→ ARTICLE:
#####
Factoid: For every independent $X$ and $Y$, if $X$ is uniformly distributed modulo $d$ then $X+Y$ is uniformly distributed modulo $d$ as well.

In your case, as soon as even only one random variable $X_m$ is uniformly distributed modulo $d$, every sum $\sum\limits_{k=1}^nX_k$ such that $n\geqslant m$, is uniformly distributed modulo $d$.

To prove the factoid above, the elementary approach works but one can also note that $X$ is uniformly distributed modulo $d$ if and only if $g_X(1)=1$ and $g_X(z)=0$ for every $z\ne1$ in $U$. Since $g_{X+Y}=g_X\cdot g_Y$ for independent $(X,Y)$ and $g_Y(1)=1$ for every $Y$, the same holds for $g_{X+Y}$, that is, $g_{X+Y}(1)=1$ and $g_{X+Y}(z)=0$ for every $z\ne1$ in $U$. Thus, $X+Y$ is uniformly distributed modulo $d$, QED.

In the general case, if $(X_k)$ is i.i.d. and distributed like $X$, one notes that $g_{X_1+\cdots+X_n}=(g_X)^n$. Thus $g_{X_1+\cdots+X_n}(1)=1$. For every $z$ in $U$, $|g_X(z)|\leqslant1$. Assume that $|g_X(z)|\lt1$ or every $z\ne1$ in $U$. Then $g_{X_1+\cdots+X_n}(z)\to0$ for every $z\ne1$ in $U$, that is, $g_{X_1+\cdots+X_n}\to g_Y$, where $Y$ is uniformly distributed modulo $d$, hence:

$X_1+\cdots+X_n$ converges in distribution to the distribution uniform modulo $d$.
#####
[Data items]

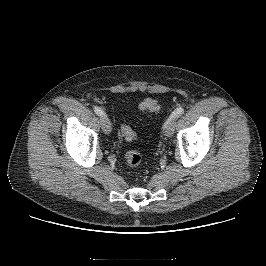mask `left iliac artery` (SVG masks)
Wrapping results in <instances>:
<instances>
[{"label": "left iliac artery", "instance_id": "44dca946", "mask_svg": "<svg viewBox=\"0 0 266 266\" xmlns=\"http://www.w3.org/2000/svg\"><path fill=\"white\" fill-rule=\"evenodd\" d=\"M184 113V108L183 107H179L177 109H175L172 114L170 115L169 119L167 120V122L165 123V126L166 124L168 123V121L172 120V119H175L176 117L180 116L181 114Z\"/></svg>", "mask_w": 266, "mask_h": 266}]
</instances>
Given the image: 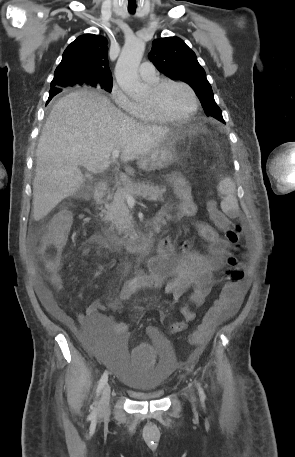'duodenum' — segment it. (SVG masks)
<instances>
[{
  "mask_svg": "<svg viewBox=\"0 0 295 457\" xmlns=\"http://www.w3.org/2000/svg\"><path fill=\"white\" fill-rule=\"evenodd\" d=\"M111 198V192L105 187H99L95 191V201L99 206L106 205ZM162 226L161 219L156 217L148 222L144 234L138 239H119L110 235L104 226L100 224L98 237L105 239L112 250L125 248L129 251H142L148 249L154 241L156 232Z\"/></svg>",
  "mask_w": 295,
  "mask_h": 457,
  "instance_id": "410a0bca",
  "label": "duodenum"
}]
</instances>
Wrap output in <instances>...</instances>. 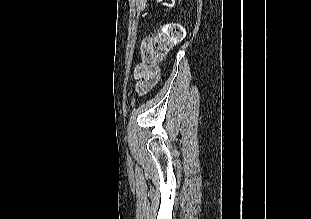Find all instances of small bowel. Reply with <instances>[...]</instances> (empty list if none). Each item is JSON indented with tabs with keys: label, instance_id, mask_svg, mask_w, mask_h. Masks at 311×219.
<instances>
[{
	"label": "small bowel",
	"instance_id": "obj_1",
	"mask_svg": "<svg viewBox=\"0 0 311 219\" xmlns=\"http://www.w3.org/2000/svg\"><path fill=\"white\" fill-rule=\"evenodd\" d=\"M136 78L139 80L137 84V90L140 93H145L149 89H151L157 82L156 77H151L149 74H147L144 71H139V69L136 71Z\"/></svg>",
	"mask_w": 311,
	"mask_h": 219
}]
</instances>
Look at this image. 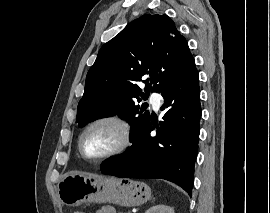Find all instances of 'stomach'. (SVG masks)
Listing matches in <instances>:
<instances>
[{
  "label": "stomach",
  "instance_id": "0dacf381",
  "mask_svg": "<svg viewBox=\"0 0 270 213\" xmlns=\"http://www.w3.org/2000/svg\"><path fill=\"white\" fill-rule=\"evenodd\" d=\"M58 197L70 207L86 202L113 203L121 206L141 205L151 198V189L140 181L126 178L69 172L58 182Z\"/></svg>",
  "mask_w": 270,
  "mask_h": 213
}]
</instances>
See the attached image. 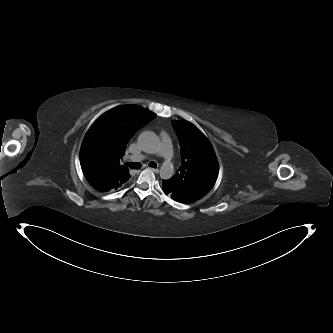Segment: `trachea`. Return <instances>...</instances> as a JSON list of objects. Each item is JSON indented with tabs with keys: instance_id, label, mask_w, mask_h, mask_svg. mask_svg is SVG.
<instances>
[{
	"instance_id": "trachea-1",
	"label": "trachea",
	"mask_w": 333,
	"mask_h": 333,
	"mask_svg": "<svg viewBox=\"0 0 333 333\" xmlns=\"http://www.w3.org/2000/svg\"><path fill=\"white\" fill-rule=\"evenodd\" d=\"M125 165L127 167L131 168V169H139V168H141V164L140 163H126ZM148 165L150 167H153V168L157 167L156 162H150Z\"/></svg>"
}]
</instances>
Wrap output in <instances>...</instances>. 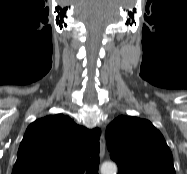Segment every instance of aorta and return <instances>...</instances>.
Masks as SVG:
<instances>
[{
	"instance_id": "1",
	"label": "aorta",
	"mask_w": 187,
	"mask_h": 174,
	"mask_svg": "<svg viewBox=\"0 0 187 174\" xmlns=\"http://www.w3.org/2000/svg\"><path fill=\"white\" fill-rule=\"evenodd\" d=\"M117 166L114 163L106 162L101 166V174H116Z\"/></svg>"
}]
</instances>
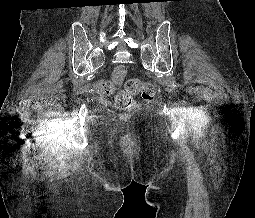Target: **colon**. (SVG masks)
<instances>
[{"mask_svg":"<svg viewBox=\"0 0 255 218\" xmlns=\"http://www.w3.org/2000/svg\"><path fill=\"white\" fill-rule=\"evenodd\" d=\"M126 74V66H117L113 71L114 82H121ZM98 91L101 95H108L117 92V87L112 82L101 81L98 84ZM155 94V87L151 82L140 78H131L126 82L125 90L116 93L114 102L119 110L131 111L137 107L134 95H140L143 99L152 101L155 98Z\"/></svg>","mask_w":255,"mask_h":218,"instance_id":"1","label":"colon"}]
</instances>
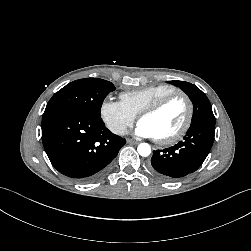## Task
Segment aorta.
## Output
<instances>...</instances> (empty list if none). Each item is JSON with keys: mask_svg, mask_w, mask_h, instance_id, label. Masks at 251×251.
I'll return each mask as SVG.
<instances>
[{"mask_svg": "<svg viewBox=\"0 0 251 251\" xmlns=\"http://www.w3.org/2000/svg\"><path fill=\"white\" fill-rule=\"evenodd\" d=\"M140 156L147 157L151 154V147L148 143H141L137 147Z\"/></svg>", "mask_w": 251, "mask_h": 251, "instance_id": "obj_1", "label": "aorta"}]
</instances>
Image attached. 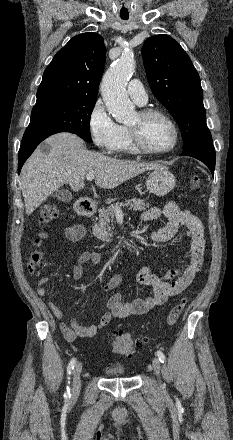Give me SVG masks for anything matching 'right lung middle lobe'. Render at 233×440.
Listing matches in <instances>:
<instances>
[{
    "label": "right lung middle lobe",
    "instance_id": "right-lung-middle-lobe-1",
    "mask_svg": "<svg viewBox=\"0 0 233 440\" xmlns=\"http://www.w3.org/2000/svg\"><path fill=\"white\" fill-rule=\"evenodd\" d=\"M95 102L96 99L66 97L38 102L27 129L66 131L92 142L89 124Z\"/></svg>",
    "mask_w": 233,
    "mask_h": 440
}]
</instances>
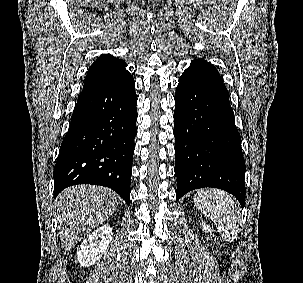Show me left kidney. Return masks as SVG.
I'll use <instances>...</instances> for the list:
<instances>
[{"label":"left kidney","mask_w":303,"mask_h":283,"mask_svg":"<svg viewBox=\"0 0 303 283\" xmlns=\"http://www.w3.org/2000/svg\"><path fill=\"white\" fill-rule=\"evenodd\" d=\"M202 230L205 232H211L210 227L202 222Z\"/></svg>","instance_id":"1"}]
</instances>
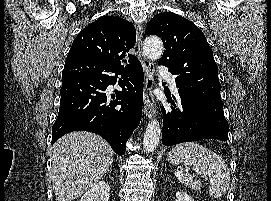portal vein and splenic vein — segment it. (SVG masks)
<instances>
[{
    "instance_id": "obj_1",
    "label": "portal vein and splenic vein",
    "mask_w": 271,
    "mask_h": 201,
    "mask_svg": "<svg viewBox=\"0 0 271 201\" xmlns=\"http://www.w3.org/2000/svg\"><path fill=\"white\" fill-rule=\"evenodd\" d=\"M201 178H202V179H205V180L207 179L205 176H201Z\"/></svg>"
}]
</instances>
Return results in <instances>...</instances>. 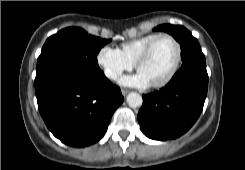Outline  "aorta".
I'll return each instance as SVG.
<instances>
[{"label":"aorta","instance_id":"762f6f07","mask_svg":"<svg viewBox=\"0 0 245 170\" xmlns=\"http://www.w3.org/2000/svg\"><path fill=\"white\" fill-rule=\"evenodd\" d=\"M142 97L138 93L131 92L127 96V103L131 108L140 107L142 105Z\"/></svg>","mask_w":245,"mask_h":170}]
</instances>
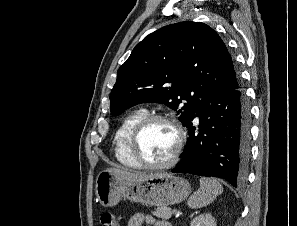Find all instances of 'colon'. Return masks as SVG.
<instances>
[{"label": "colon", "mask_w": 297, "mask_h": 226, "mask_svg": "<svg viewBox=\"0 0 297 226\" xmlns=\"http://www.w3.org/2000/svg\"><path fill=\"white\" fill-rule=\"evenodd\" d=\"M100 226H118V223L112 213L104 212L100 216Z\"/></svg>", "instance_id": "1"}]
</instances>
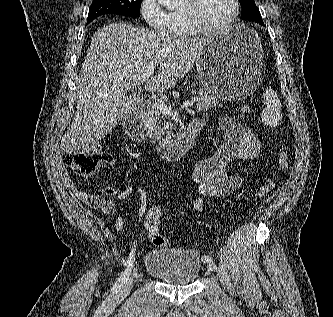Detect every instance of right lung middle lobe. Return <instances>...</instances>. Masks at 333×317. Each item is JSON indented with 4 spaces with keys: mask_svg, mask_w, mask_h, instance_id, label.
<instances>
[{
    "mask_svg": "<svg viewBox=\"0 0 333 317\" xmlns=\"http://www.w3.org/2000/svg\"><path fill=\"white\" fill-rule=\"evenodd\" d=\"M142 0H93L87 23L104 14H120L139 17Z\"/></svg>",
    "mask_w": 333,
    "mask_h": 317,
    "instance_id": "right-lung-middle-lobe-1",
    "label": "right lung middle lobe"
}]
</instances>
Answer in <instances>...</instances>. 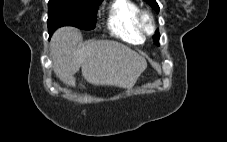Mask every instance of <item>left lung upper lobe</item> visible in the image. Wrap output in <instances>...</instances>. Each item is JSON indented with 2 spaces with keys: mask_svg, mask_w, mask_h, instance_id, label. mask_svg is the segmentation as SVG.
Returning <instances> with one entry per match:
<instances>
[{
  "mask_svg": "<svg viewBox=\"0 0 227 142\" xmlns=\"http://www.w3.org/2000/svg\"><path fill=\"white\" fill-rule=\"evenodd\" d=\"M157 13L159 12V6H158V4L156 3V1L155 0H145ZM159 37H160V35H159V32L157 31V33H156V35L154 36V42L156 43V44H158L159 43Z\"/></svg>",
  "mask_w": 227,
  "mask_h": 142,
  "instance_id": "obj_1",
  "label": "left lung upper lobe"
}]
</instances>
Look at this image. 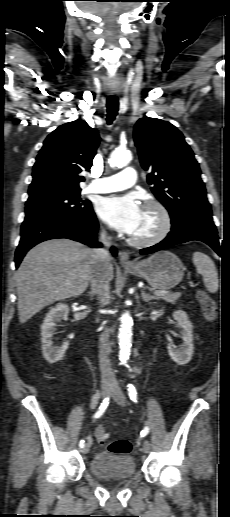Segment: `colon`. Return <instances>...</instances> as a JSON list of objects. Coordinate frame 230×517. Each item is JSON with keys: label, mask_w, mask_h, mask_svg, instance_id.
<instances>
[{"label": "colon", "mask_w": 230, "mask_h": 517, "mask_svg": "<svg viewBox=\"0 0 230 517\" xmlns=\"http://www.w3.org/2000/svg\"><path fill=\"white\" fill-rule=\"evenodd\" d=\"M196 299L201 307L203 315L208 322H214L218 316V309L215 301L202 289L196 291ZM97 440L104 443L107 436L103 429L97 433ZM108 450L114 454H128L132 449L131 442L128 439H119L108 443Z\"/></svg>", "instance_id": "obj_1"}]
</instances>
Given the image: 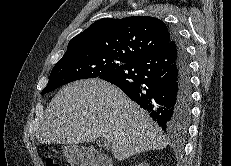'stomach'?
I'll return each mask as SVG.
<instances>
[{
    "label": "stomach",
    "mask_w": 231,
    "mask_h": 166,
    "mask_svg": "<svg viewBox=\"0 0 231 166\" xmlns=\"http://www.w3.org/2000/svg\"><path fill=\"white\" fill-rule=\"evenodd\" d=\"M62 153L67 160L83 166L87 161V153L83 147L77 145H66L62 147Z\"/></svg>",
    "instance_id": "obj_1"
}]
</instances>
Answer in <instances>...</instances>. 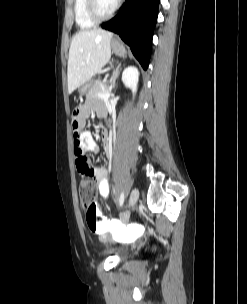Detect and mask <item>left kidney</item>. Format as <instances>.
Here are the masks:
<instances>
[{
    "instance_id": "left-kidney-1",
    "label": "left kidney",
    "mask_w": 247,
    "mask_h": 304,
    "mask_svg": "<svg viewBox=\"0 0 247 304\" xmlns=\"http://www.w3.org/2000/svg\"><path fill=\"white\" fill-rule=\"evenodd\" d=\"M139 80L138 69L134 66H128L122 73V81L124 85L132 90L133 93L137 91Z\"/></svg>"
}]
</instances>
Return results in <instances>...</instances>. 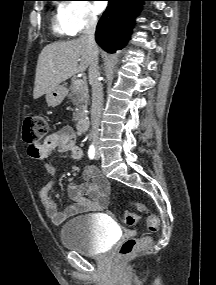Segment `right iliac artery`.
I'll use <instances>...</instances> for the list:
<instances>
[{
	"instance_id": "right-iliac-artery-1",
	"label": "right iliac artery",
	"mask_w": 216,
	"mask_h": 285,
	"mask_svg": "<svg viewBox=\"0 0 216 285\" xmlns=\"http://www.w3.org/2000/svg\"><path fill=\"white\" fill-rule=\"evenodd\" d=\"M88 156L90 159H93L95 156V147L94 145H90L89 150H88Z\"/></svg>"
}]
</instances>
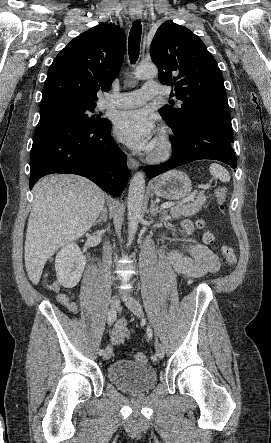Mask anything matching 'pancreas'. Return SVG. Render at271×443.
<instances>
[{
	"instance_id": "cf45deb5",
	"label": "pancreas",
	"mask_w": 271,
	"mask_h": 443,
	"mask_svg": "<svg viewBox=\"0 0 271 443\" xmlns=\"http://www.w3.org/2000/svg\"><path fill=\"white\" fill-rule=\"evenodd\" d=\"M206 198L207 196H203V194H199L197 196L196 200L194 202H185V204H182V202H179V204H176V206H173V208H170V214L172 218H181V216H185V218H188V216H195V214H198L199 210H202V206L206 204ZM164 214H166L165 208H162Z\"/></svg>"
}]
</instances>
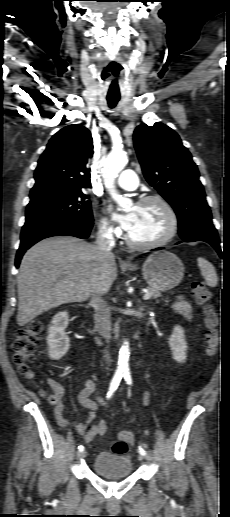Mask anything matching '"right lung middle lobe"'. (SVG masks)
I'll return each mask as SVG.
<instances>
[{
  "label": "right lung middle lobe",
  "instance_id": "dd1d6c3e",
  "mask_svg": "<svg viewBox=\"0 0 230 517\" xmlns=\"http://www.w3.org/2000/svg\"><path fill=\"white\" fill-rule=\"evenodd\" d=\"M87 198L82 190H77L32 199L27 205L26 221L45 217L93 220L91 204Z\"/></svg>",
  "mask_w": 230,
  "mask_h": 517
}]
</instances>
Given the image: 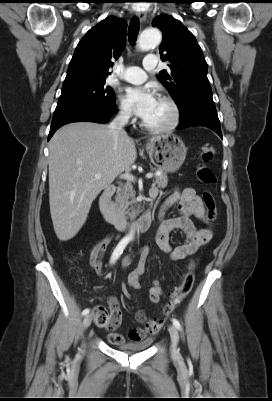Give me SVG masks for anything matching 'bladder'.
Masks as SVG:
<instances>
[{
	"label": "bladder",
	"instance_id": "obj_1",
	"mask_svg": "<svg viewBox=\"0 0 272 401\" xmlns=\"http://www.w3.org/2000/svg\"><path fill=\"white\" fill-rule=\"evenodd\" d=\"M152 343V340L148 339L144 342L141 343H126V344H120L119 348L125 352H140L145 349H147Z\"/></svg>",
	"mask_w": 272,
	"mask_h": 401
}]
</instances>
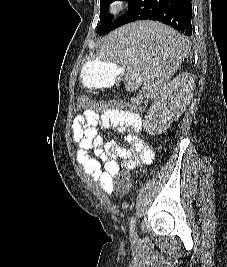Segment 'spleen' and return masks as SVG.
<instances>
[{
  "mask_svg": "<svg viewBox=\"0 0 227 267\" xmlns=\"http://www.w3.org/2000/svg\"><path fill=\"white\" fill-rule=\"evenodd\" d=\"M101 41L105 42H96V47H103L102 55H111L114 63H138L122 80L143 81L148 96L167 87L188 52L184 38L157 19H134L101 36Z\"/></svg>",
  "mask_w": 227,
  "mask_h": 267,
  "instance_id": "3e777b00",
  "label": "spleen"
}]
</instances>
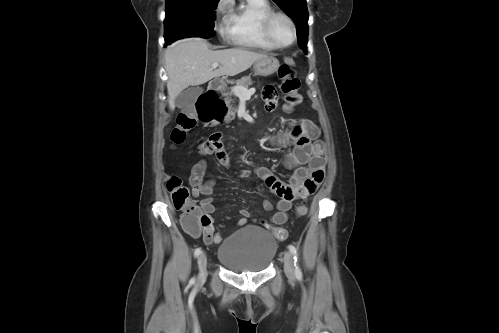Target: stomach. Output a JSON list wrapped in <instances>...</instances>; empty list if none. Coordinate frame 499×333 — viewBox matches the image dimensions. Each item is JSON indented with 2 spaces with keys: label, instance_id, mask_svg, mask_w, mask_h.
Wrapping results in <instances>:
<instances>
[{
  "label": "stomach",
  "instance_id": "obj_1",
  "mask_svg": "<svg viewBox=\"0 0 499 333\" xmlns=\"http://www.w3.org/2000/svg\"><path fill=\"white\" fill-rule=\"evenodd\" d=\"M279 68V61L274 57L260 59L254 63L256 75L269 76L275 73Z\"/></svg>",
  "mask_w": 499,
  "mask_h": 333
}]
</instances>
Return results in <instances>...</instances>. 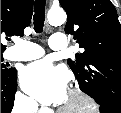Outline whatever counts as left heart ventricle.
Returning a JSON list of instances; mask_svg holds the SVG:
<instances>
[{"instance_id": "b2bd125f", "label": "left heart ventricle", "mask_w": 121, "mask_h": 113, "mask_svg": "<svg viewBox=\"0 0 121 113\" xmlns=\"http://www.w3.org/2000/svg\"><path fill=\"white\" fill-rule=\"evenodd\" d=\"M79 104L80 102L77 98L67 93L63 102L61 103V108H71L78 106Z\"/></svg>"}]
</instances>
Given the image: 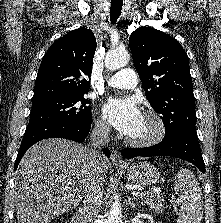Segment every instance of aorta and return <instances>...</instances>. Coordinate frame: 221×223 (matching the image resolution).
I'll use <instances>...</instances> for the list:
<instances>
[{"instance_id": "aorta-1", "label": "aorta", "mask_w": 221, "mask_h": 223, "mask_svg": "<svg viewBox=\"0 0 221 223\" xmlns=\"http://www.w3.org/2000/svg\"><path fill=\"white\" fill-rule=\"evenodd\" d=\"M129 59L130 55L126 50H110L105 57V67L113 71L126 66ZM108 223H122V211L119 203L112 204Z\"/></svg>"}]
</instances>
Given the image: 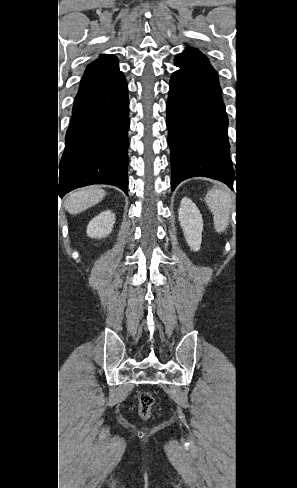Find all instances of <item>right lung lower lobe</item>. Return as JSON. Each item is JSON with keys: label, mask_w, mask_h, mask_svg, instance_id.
Masks as SVG:
<instances>
[{"label": "right lung lower lobe", "mask_w": 297, "mask_h": 488, "mask_svg": "<svg viewBox=\"0 0 297 488\" xmlns=\"http://www.w3.org/2000/svg\"><path fill=\"white\" fill-rule=\"evenodd\" d=\"M128 113L124 75L96 94L74 102L60 163L61 197L91 184L114 185L128 194Z\"/></svg>", "instance_id": "right-lung-lower-lobe-1"}]
</instances>
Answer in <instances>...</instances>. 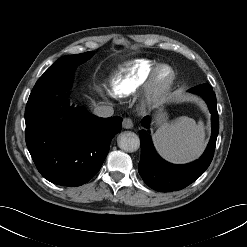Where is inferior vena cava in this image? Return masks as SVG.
<instances>
[{"mask_svg": "<svg viewBox=\"0 0 247 247\" xmlns=\"http://www.w3.org/2000/svg\"><path fill=\"white\" fill-rule=\"evenodd\" d=\"M94 114L98 117L107 118L114 114V110L111 106H98L94 109Z\"/></svg>", "mask_w": 247, "mask_h": 247, "instance_id": "602c4592", "label": "inferior vena cava"}]
</instances>
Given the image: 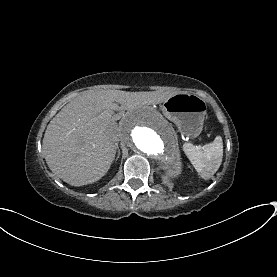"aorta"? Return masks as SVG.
I'll return each mask as SVG.
<instances>
[{"label":"aorta","mask_w":277,"mask_h":277,"mask_svg":"<svg viewBox=\"0 0 277 277\" xmlns=\"http://www.w3.org/2000/svg\"><path fill=\"white\" fill-rule=\"evenodd\" d=\"M123 142L136 155L143 156L170 174L181 170V157L173 128L158 113L140 109L124 121Z\"/></svg>","instance_id":"1"}]
</instances>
#####
→ GIVEN TASK: Please quote the stretch from "In your case, as" through "distributed modulo $d$." in the post on uniform distribution modulo d.

→ EXERCISE ANSWER:
In your case, as soon as even only one random variable $X_m$ is uniformly distributed modulo $d$, every sum $\sum\limits_{k=1}^nX_k$ such that $n\geqslant m$, is uniformly distributed modulo $d$.